=== Records supplied ===
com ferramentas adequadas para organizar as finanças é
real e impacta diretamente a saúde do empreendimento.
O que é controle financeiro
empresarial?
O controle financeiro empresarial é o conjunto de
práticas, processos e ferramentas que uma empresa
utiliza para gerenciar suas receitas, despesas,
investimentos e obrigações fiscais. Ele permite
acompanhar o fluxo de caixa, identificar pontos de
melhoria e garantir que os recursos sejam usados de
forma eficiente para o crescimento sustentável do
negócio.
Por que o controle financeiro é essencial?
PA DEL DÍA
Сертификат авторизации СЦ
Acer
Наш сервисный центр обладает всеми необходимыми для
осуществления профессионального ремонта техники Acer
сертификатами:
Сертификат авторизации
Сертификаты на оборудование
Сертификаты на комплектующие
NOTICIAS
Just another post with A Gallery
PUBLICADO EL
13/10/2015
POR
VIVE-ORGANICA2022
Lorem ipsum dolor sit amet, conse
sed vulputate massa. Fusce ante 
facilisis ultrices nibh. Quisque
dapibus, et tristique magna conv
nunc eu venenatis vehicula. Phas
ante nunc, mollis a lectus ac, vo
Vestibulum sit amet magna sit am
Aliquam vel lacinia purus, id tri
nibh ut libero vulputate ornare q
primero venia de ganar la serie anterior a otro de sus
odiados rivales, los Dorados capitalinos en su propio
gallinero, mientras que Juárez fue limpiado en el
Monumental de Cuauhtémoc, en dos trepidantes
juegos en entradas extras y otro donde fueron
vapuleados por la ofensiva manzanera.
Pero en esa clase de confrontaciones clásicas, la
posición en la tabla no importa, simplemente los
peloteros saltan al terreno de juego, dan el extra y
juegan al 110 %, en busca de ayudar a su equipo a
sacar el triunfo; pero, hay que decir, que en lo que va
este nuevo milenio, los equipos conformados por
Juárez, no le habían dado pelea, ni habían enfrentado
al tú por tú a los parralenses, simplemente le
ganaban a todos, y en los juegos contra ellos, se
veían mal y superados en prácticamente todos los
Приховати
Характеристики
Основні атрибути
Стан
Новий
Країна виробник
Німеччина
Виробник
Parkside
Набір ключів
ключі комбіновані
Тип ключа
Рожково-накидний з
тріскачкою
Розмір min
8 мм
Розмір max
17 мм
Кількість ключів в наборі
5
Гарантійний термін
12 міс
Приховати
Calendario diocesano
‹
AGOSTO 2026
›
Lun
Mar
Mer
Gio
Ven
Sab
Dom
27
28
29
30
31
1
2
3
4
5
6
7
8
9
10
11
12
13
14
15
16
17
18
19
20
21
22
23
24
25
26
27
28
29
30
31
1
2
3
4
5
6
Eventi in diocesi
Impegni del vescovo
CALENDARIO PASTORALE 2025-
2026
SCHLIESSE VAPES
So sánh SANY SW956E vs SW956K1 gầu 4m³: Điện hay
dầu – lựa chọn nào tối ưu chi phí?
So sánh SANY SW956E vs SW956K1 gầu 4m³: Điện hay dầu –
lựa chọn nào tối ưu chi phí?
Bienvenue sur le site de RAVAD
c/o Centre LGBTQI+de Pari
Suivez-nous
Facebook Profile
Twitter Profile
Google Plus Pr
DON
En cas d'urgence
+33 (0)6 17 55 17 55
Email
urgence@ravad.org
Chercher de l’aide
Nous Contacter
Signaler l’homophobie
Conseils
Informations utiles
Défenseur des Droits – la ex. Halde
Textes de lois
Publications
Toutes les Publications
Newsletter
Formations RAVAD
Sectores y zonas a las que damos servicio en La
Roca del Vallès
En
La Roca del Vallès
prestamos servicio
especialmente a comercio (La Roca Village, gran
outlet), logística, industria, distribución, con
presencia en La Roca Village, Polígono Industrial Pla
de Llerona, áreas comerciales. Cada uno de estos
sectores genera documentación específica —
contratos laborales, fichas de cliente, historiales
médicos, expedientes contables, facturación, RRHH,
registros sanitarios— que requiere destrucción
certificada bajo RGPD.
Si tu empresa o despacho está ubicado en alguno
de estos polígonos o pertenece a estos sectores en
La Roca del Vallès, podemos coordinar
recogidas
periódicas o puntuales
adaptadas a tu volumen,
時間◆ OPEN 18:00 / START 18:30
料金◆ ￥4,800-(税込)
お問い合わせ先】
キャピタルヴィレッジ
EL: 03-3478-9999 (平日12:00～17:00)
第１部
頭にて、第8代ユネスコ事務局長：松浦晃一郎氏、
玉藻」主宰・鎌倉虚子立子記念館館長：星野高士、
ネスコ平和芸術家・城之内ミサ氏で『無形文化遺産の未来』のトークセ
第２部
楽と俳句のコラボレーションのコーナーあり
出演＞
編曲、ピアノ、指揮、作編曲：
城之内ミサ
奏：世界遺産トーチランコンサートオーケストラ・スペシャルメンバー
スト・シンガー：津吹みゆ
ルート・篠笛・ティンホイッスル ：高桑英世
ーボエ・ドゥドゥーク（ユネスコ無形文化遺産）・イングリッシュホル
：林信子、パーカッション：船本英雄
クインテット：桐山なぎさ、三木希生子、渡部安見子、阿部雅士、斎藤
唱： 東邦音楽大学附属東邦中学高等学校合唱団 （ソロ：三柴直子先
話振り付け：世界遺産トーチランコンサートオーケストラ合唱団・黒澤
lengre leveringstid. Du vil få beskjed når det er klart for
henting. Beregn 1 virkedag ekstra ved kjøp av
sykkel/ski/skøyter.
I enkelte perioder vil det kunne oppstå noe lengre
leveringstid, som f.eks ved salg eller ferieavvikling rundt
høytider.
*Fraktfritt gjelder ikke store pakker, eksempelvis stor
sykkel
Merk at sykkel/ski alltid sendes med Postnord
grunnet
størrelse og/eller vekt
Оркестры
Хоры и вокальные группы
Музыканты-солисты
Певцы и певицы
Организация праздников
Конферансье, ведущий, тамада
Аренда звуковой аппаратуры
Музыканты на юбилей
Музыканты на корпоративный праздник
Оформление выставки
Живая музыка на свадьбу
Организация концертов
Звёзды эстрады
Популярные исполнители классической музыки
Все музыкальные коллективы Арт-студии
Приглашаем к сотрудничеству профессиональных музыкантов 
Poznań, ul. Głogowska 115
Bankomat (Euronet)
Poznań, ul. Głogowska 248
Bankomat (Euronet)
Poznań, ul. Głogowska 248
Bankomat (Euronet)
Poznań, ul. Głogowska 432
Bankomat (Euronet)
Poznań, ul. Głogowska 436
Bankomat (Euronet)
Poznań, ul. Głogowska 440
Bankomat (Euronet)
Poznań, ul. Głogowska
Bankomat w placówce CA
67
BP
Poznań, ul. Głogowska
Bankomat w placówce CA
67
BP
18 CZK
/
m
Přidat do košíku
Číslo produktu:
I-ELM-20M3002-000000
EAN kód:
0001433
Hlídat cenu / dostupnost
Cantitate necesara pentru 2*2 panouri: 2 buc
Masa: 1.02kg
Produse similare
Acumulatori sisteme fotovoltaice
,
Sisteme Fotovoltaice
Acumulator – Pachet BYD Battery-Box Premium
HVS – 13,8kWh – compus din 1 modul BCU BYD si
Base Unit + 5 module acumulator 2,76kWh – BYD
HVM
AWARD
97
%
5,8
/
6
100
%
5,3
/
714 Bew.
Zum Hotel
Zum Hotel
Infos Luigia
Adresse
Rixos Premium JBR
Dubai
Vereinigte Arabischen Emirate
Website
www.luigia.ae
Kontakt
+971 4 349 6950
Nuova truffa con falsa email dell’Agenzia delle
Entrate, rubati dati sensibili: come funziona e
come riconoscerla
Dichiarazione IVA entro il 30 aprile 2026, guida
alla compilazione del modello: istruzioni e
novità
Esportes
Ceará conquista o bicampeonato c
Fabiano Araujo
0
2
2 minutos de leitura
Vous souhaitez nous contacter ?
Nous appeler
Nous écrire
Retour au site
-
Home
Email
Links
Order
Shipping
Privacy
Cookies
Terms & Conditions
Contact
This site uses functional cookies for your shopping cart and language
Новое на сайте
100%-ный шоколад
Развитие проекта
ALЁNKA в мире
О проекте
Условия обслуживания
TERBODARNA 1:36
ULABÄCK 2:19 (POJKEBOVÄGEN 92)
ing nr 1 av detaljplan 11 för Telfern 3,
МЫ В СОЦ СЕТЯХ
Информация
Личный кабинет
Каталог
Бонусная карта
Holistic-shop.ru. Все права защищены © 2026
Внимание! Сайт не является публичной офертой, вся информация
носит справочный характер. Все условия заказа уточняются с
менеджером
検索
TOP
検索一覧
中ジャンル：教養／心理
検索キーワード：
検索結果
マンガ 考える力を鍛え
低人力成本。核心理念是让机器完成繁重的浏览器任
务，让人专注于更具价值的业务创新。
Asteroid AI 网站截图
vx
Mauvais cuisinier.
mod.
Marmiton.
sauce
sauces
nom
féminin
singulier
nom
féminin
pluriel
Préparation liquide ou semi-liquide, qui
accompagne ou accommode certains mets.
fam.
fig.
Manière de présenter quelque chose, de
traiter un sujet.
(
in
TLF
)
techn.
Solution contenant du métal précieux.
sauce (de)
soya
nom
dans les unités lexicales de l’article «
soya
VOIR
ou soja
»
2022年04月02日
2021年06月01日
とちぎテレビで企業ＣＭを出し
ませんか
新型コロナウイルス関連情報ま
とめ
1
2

=== Task statement ===
Every line containing the word "Сертификаты" should be copied from the material.

=== Reply ===
Сертификаты на оборудование
Сертификаты на комплектующие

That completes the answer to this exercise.